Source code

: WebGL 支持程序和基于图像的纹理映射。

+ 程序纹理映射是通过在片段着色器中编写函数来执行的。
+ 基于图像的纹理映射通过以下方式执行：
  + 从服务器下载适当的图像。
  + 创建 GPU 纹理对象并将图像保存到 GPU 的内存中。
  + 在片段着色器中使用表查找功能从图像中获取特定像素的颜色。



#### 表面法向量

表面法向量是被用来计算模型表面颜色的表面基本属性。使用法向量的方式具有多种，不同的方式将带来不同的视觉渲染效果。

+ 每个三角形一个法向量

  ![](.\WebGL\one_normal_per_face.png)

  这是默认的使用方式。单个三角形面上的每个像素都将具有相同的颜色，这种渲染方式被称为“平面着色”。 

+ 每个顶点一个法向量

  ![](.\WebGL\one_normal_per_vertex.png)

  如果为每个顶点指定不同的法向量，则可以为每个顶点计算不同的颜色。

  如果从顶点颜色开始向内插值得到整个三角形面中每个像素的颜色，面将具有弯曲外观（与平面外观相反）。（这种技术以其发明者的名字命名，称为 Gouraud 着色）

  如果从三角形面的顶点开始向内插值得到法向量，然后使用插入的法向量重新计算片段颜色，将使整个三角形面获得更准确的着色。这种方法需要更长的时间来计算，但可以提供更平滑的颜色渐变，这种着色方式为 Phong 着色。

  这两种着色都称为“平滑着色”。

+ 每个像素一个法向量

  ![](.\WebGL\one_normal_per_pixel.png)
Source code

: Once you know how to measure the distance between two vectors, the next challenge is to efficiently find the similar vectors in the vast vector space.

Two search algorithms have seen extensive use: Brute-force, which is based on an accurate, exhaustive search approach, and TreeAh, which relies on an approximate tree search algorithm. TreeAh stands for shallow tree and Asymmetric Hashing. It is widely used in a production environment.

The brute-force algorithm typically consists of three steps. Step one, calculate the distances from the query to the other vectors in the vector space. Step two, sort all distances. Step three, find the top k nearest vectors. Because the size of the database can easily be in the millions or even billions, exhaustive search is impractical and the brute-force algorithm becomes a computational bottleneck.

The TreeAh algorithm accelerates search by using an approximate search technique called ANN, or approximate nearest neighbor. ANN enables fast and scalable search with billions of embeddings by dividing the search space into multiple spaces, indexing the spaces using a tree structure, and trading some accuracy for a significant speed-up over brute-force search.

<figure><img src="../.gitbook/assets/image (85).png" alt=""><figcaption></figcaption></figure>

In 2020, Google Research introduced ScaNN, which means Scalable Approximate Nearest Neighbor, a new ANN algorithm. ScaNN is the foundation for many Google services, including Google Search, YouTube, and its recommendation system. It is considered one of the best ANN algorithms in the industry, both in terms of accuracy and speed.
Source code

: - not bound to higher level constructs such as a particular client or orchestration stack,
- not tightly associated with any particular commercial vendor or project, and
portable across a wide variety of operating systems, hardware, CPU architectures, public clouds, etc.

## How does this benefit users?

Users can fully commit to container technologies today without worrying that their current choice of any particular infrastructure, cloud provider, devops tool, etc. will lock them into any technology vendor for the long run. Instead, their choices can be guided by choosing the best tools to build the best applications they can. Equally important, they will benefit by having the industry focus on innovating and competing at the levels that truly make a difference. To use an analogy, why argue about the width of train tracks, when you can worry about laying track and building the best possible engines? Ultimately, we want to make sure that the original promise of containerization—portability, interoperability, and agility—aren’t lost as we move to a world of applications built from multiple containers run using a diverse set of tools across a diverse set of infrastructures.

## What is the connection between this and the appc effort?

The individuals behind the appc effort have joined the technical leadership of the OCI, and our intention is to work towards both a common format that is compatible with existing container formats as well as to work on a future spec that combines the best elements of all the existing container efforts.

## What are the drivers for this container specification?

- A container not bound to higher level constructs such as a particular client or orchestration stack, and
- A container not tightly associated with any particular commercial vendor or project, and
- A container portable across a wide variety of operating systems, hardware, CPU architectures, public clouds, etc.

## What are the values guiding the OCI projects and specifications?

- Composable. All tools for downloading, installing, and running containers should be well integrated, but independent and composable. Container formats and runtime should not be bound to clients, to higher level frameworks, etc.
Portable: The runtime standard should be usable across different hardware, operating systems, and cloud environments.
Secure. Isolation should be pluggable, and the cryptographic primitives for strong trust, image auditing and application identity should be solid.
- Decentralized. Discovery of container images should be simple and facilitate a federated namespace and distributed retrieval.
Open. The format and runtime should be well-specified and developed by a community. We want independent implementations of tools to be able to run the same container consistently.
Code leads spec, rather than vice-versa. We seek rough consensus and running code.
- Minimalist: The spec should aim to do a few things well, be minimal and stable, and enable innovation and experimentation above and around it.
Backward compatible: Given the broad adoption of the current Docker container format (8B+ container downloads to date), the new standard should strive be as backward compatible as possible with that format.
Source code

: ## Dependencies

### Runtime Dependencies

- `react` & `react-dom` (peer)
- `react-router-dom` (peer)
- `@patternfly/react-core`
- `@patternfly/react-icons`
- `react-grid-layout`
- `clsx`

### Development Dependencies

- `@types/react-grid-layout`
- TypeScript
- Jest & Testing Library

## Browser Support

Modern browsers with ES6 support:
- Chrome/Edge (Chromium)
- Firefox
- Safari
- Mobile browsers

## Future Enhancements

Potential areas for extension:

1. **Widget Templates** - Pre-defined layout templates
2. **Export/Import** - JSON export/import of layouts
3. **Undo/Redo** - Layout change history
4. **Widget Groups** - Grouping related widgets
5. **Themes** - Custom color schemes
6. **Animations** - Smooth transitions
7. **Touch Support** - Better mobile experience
________________________________________
Your task is to reproduce, exactly and exclusively, the lines from the one holding "3. **Undo/Redo** - Layout change history" through the final line of the listing.

3. **Undo/Redo** - Layout change history
4. **Widget Groups** - Grouping related widgets
5. **Themes** - Custom color schemes
6. **Animations** - Smooth transitions
7. **Touch Support** - Better mobile experience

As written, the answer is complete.